▸ Information shown

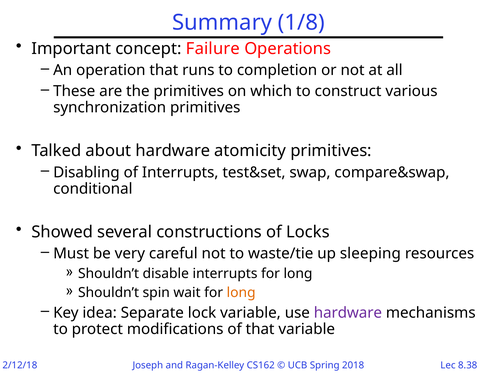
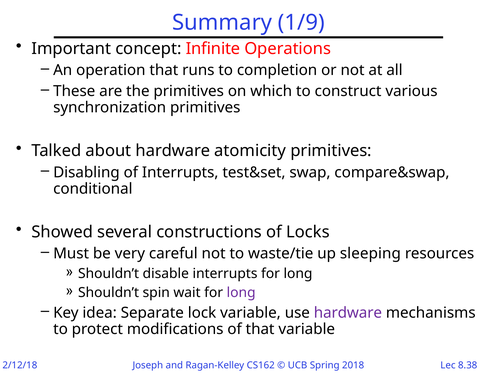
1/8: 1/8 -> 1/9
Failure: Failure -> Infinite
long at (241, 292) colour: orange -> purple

---

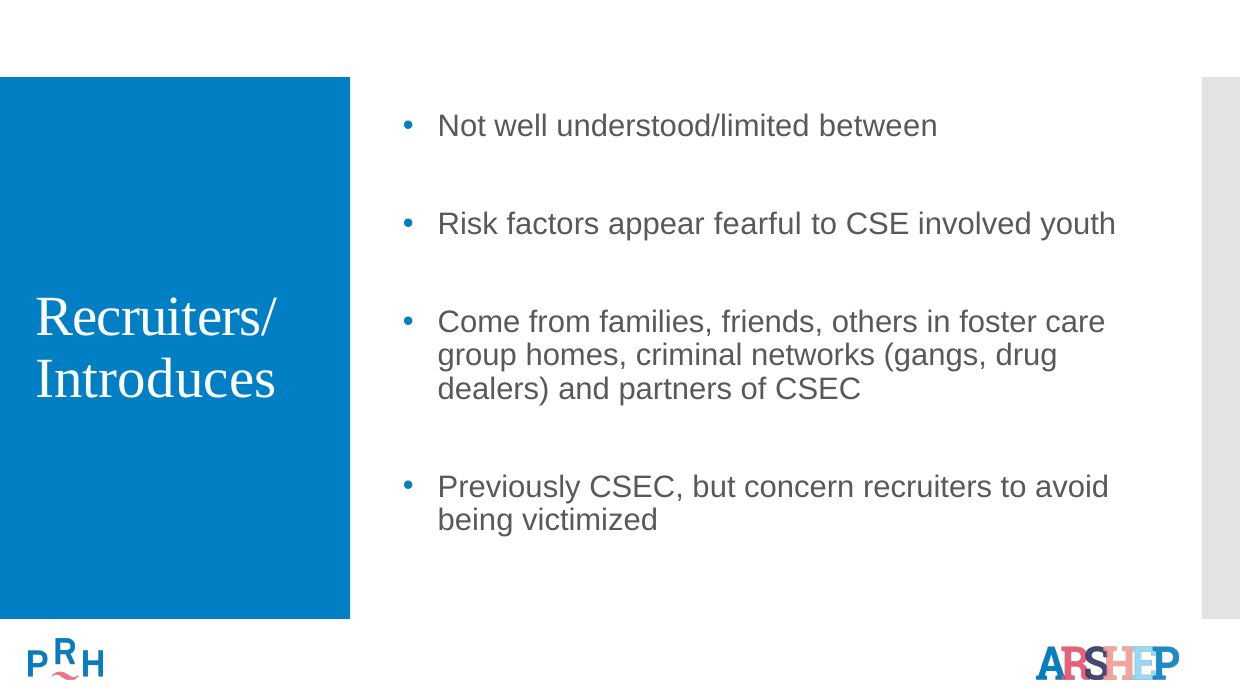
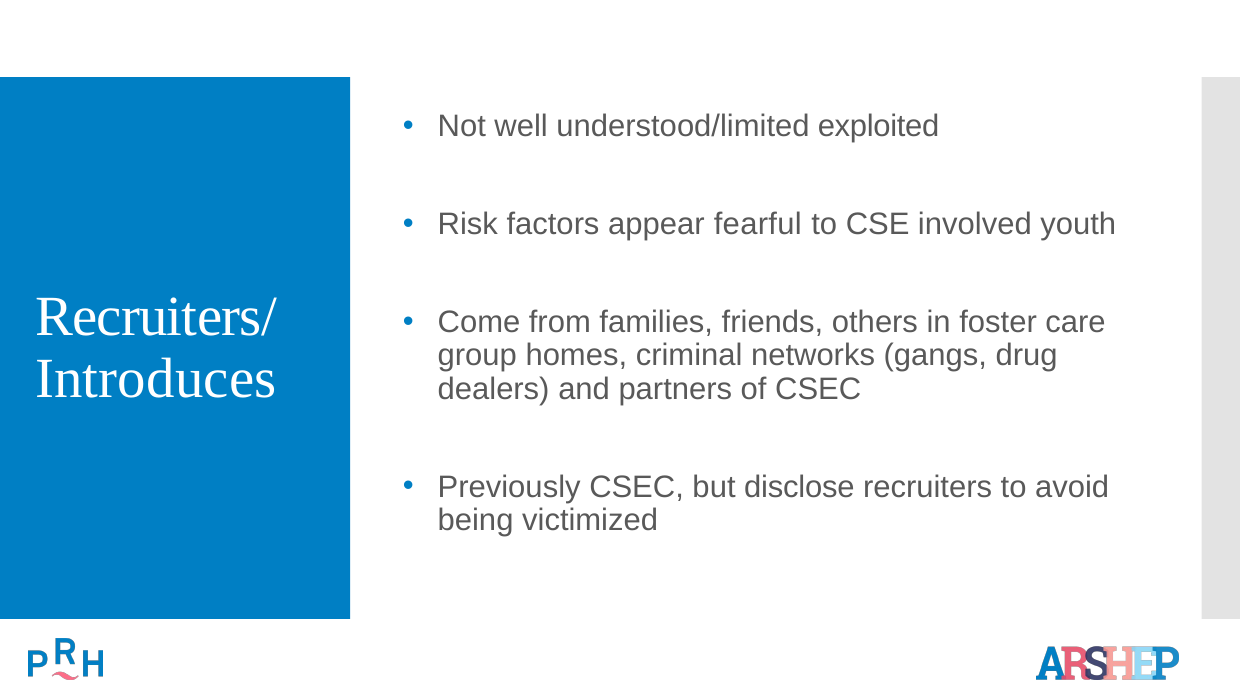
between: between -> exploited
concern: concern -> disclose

▸ Written request
Copy everything from the row containing "between: between -> exploited" down to the row containing "concern: concern -> disclose", character for character.

▸ Solution below
between: between -> exploited
concern: concern -> disclose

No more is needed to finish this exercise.